Technical Discussion,不写代码但是非常烧脑。一种形式是整场围绕一个研究问题展开,面试官会追问你的实验设计、给假设性结果让你分析、再让你设计follow-up。另一种是速射问答,位置编码有哪些实现,5D并行是什么,PPO和GRPO的区别。后者测的是你的知识广度。
Research Discussion,最像PhD日常训练的一类。一般从介绍一个过去的项目开始,面试官顺着往下聊。她特别提醒,面试官都很累,让他们快速感受到你的背景和他们的需求匹配,比什么都重要。
Behavioral,最人畜无害但最有杀伤力。她自己就是反例。
Math,部分公司会有,难度从趣味逻辑题到纸笔推导都有。建议复习概率、线性代数、微积分。

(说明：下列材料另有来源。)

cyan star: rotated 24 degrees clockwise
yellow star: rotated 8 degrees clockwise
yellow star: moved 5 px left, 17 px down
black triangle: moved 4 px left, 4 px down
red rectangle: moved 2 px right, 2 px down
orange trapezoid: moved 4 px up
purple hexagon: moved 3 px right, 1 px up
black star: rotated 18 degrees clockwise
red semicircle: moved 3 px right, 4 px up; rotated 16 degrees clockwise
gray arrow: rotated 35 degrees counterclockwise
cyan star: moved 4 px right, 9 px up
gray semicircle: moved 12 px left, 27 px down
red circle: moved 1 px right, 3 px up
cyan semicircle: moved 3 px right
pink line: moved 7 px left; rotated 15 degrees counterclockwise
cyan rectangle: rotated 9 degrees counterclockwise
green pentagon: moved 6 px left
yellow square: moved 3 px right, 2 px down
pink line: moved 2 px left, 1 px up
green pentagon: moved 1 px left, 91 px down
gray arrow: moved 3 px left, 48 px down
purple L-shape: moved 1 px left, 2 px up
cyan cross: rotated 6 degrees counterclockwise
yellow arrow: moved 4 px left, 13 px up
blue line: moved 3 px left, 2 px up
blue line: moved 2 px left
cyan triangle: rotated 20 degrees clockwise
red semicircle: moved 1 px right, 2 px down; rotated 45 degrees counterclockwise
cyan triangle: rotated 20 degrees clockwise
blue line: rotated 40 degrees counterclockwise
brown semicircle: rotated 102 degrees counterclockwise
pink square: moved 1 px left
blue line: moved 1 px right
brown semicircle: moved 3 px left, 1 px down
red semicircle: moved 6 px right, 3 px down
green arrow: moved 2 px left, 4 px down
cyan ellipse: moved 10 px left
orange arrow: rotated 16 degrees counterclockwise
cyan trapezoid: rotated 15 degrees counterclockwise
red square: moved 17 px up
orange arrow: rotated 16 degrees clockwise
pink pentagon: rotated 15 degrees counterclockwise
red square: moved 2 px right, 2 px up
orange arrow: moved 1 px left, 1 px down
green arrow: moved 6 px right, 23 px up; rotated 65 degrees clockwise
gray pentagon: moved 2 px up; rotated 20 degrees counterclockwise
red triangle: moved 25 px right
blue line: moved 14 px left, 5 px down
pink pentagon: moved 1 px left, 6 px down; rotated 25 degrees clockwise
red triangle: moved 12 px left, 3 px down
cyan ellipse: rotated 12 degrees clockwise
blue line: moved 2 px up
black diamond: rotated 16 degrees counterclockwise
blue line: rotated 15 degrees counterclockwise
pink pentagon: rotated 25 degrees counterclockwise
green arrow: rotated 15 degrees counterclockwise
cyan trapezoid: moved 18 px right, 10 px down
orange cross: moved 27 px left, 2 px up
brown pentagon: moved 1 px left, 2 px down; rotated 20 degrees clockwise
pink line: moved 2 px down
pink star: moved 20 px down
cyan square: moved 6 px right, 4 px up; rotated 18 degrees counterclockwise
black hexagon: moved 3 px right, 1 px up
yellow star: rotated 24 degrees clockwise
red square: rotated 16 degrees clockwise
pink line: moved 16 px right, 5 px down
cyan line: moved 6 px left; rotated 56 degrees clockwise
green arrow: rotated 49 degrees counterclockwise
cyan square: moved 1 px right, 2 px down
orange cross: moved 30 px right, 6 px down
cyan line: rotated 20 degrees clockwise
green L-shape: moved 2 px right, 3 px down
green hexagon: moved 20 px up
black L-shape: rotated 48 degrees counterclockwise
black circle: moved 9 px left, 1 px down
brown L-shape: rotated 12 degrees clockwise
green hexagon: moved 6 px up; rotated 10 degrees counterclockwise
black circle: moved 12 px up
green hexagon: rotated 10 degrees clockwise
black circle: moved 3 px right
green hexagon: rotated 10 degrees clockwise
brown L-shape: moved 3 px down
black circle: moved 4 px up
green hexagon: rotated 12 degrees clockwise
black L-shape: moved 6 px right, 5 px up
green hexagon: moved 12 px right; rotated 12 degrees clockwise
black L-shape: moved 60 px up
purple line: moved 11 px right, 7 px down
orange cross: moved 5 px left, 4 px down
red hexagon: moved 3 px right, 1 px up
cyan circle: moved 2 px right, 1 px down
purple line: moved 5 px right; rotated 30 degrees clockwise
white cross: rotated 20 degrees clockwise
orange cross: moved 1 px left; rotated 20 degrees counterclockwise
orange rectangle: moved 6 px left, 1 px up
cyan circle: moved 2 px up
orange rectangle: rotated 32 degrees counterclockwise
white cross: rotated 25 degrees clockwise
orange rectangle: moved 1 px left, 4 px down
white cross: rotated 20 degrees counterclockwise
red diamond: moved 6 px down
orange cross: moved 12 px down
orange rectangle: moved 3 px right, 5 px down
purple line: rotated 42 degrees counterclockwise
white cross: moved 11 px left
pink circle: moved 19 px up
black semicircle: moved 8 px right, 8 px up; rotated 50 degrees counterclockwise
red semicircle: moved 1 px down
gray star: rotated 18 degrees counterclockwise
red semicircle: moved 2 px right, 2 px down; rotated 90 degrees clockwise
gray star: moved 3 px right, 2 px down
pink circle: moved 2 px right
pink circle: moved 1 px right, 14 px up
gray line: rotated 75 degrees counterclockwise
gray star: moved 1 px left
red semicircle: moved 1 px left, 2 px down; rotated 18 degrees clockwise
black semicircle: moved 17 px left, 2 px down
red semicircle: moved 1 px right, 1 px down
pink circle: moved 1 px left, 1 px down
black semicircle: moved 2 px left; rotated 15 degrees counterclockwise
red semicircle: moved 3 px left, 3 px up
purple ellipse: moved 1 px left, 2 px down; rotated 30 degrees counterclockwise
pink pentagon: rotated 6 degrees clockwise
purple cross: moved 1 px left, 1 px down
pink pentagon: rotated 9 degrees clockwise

Job Talk,比学术界的短一些,聚焦在一篇论文或一个方向上。她全程讲tokenizer,刚好把一作工作、合作论文和进行中的项目串成一条线。
这一整套分类,是她真的用脸去撞过墙之后总结出来的。
五、面试前夜,她差点翻车
她写了一个细节,印象特别深。
第一场技术面,她前一晚临时抱佛脚,把LLM Inference的所有细节疯狂背了一遍。睡了两个小时。
第二天面试。
背的东西,一个没考。
她反倒因为严重缺觉,被一道很简单的off-by-one error卡了整整十分钟。脑子根本转不动。
她在博客里写下结论的时候,用了很重的语气。
睡够觉。真的。
这种话,平时听起来像废话。
等到你真的连续三周每天三场面试、每天咖啡馆泡到打烊、每天都在跟deep learning的基础概念死磕的时候,才会发现,睡眠是唯一合法外挂。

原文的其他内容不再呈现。